• Activity:
Write out the entries below exactly as they stand. Skip every image.

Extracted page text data
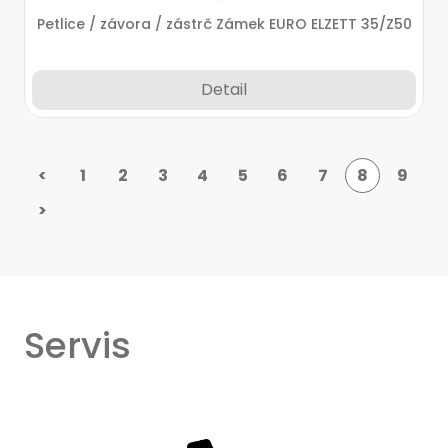
Petlice / závora / zástrč Zámek EURO ELZETT 35/Z50
Detail
<
1
2
3
4
5
6
7
8
9
>
Servis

• Solution for this exercise:
Petlice / závora / zástrč Zámek EURO ELZETT 35/Z50
Detail
<
1
2
3
4
5
6
7
8
9
>
Servis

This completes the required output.